Yönergeniz
Cumartesi Anneleri'nin eylemini anlatan metne göre şu soruları yanıtlayın:
(a) Oturma eylemi hangi okulun önünde yapıldı?
(b) Hanife Yıldız oğlunu hangi karakola teslim etti?
(c) Sebahat Tuncel hangi ilçedeki BOTAŞ kuyularının açılmasını istedi?

Sağlanan metin

Siyasi nedenlerle kaybedilen yakınlarını bulabilmek amacıyla 24 yıl önce başlattıkları mücadeleyi, bir aradan sonra yeniden başlatan Cumartesi Anneleri, Galatasaray Lisesi önünde yaptıkları oturma eyleminin üçüncüsünde "BOTAŞ asit kuyularının ve toplu mezarların" açılmasını talep ettiler.
İnsan Hakları Derneği (İHD) İstanbul Şubesi'nin, Gözaltında Kayıplar Komisyonu aracılığıyla katıldığı eyleme Demokratik Toplum Partisi (DTP) milletvekili Sebahat Tuncel, dansçı Zeynep Tanbay, aktivist Garo Paylan, gazeteci Nadire Mater ve yayıncılar Ragıp Zarakolu ile Necati Abay da destek verdiler.
Yıldız: Yıllardır karanfiller ellerimizde kurudu
Yaklaşık 50 kayıp yakınının yer aldığı sessiz oturma eyleminde konuşan Hanife Yıldız, oğlu Murat Yıldız'ı kendi elleriyle karakola teslim ettiğini ifade ederek, "Bugüne kadar devlete ve insanlığa seslendik ancak devlet sesimizi duymadı. Yıllardır burada bize verilen karanfiller, çiçekler ellerimizde kurudu" sözleriyle acısını dile getirdi.
"Oğlum adli bir nedenle aranıyordu, onu bir avukatla birlikte kendim Bornova Polis Karakolu'na teslim ettim. Oğlumu tekrar sormaya gittiğimde silah göstermek üzere feribotla İstanbul'a giderken Murat'ın kendini denize attığını söylediler. İnanmıyorum."
Tuncel: Kuyu ve toplu mezarları açın
Ardından söz alan DTP milletvekili Tuncel, Ergenekon Davası'nın bir aklama noktası haline geldiğini savunarak, Silopi'deki BOTAŞ kuyularının ve toplu mezarların açılmasının istedi. Tuncel, yıllardır uğruna çabaladıkları gibi Türkiye'nin karanlık yüzünün ortaya çıkmasından sonra bir demokrasi mücadelesine başlanabileceğini kaydetti; "Kayıp annelerine teşekkür ediyoruz, ara verdiler ama daima birarada kalarak mücadelelerini verdiler" dedi.
İHD İstanbul Şubesi adına kaleme alınan bir basın bildirisini okuyan dans sanatçısı Zeynep Tanbay, Ergenekon Davası'nın, yetersiz de olsa, bazı gerçeklerin ve devletin yapısının resmi ağızlardan itirafı olması açısından önemli olduğu kaydetti.

Verilen bilgiler
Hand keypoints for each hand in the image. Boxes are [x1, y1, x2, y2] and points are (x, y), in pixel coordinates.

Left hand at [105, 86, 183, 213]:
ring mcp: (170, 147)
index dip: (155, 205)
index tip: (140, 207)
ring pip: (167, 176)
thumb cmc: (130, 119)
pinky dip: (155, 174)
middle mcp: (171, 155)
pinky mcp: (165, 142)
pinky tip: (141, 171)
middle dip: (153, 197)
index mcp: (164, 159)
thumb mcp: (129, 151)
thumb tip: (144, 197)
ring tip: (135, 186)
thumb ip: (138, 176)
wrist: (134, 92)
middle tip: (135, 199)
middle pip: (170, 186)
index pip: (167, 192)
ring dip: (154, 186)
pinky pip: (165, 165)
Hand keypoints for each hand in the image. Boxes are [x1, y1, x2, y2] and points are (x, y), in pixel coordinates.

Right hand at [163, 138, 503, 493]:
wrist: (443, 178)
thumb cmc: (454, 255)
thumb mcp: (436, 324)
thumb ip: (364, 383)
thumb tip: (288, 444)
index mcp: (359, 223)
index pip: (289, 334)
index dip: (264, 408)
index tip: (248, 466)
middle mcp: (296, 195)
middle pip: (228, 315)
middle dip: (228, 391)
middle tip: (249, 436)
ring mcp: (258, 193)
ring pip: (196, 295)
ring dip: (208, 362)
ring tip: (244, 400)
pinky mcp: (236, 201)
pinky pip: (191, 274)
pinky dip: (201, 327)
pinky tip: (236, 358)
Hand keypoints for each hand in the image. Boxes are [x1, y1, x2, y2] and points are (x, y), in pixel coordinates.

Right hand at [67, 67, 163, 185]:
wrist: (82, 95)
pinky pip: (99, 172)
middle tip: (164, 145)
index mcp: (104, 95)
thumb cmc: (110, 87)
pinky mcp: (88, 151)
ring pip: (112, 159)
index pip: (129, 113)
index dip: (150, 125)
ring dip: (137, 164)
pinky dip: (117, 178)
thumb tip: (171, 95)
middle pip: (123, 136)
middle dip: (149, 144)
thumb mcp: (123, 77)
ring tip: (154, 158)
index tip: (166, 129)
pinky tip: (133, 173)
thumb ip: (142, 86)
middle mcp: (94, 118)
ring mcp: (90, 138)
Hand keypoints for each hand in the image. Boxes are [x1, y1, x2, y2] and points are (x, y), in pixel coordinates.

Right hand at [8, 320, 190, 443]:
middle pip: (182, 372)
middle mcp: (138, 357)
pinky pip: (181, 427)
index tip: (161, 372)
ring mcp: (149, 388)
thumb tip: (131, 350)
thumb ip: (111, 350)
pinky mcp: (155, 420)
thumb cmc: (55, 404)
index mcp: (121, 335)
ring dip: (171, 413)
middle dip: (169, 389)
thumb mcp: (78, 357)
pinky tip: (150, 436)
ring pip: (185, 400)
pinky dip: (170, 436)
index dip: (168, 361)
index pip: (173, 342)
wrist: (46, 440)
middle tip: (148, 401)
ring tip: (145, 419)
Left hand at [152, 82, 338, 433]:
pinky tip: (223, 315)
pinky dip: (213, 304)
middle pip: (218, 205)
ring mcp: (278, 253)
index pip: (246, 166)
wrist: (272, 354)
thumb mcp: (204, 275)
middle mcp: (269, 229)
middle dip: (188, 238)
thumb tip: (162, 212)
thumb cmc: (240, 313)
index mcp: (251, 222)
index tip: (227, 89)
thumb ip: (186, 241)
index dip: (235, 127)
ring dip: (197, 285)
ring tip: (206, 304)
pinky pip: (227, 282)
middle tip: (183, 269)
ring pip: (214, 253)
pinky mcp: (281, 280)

Tamamlanan görev
(a) Galatasaray Lisesi'nin önünde.
(b) Bornova Polis Karakolu'na.
(c) Silopi'deki.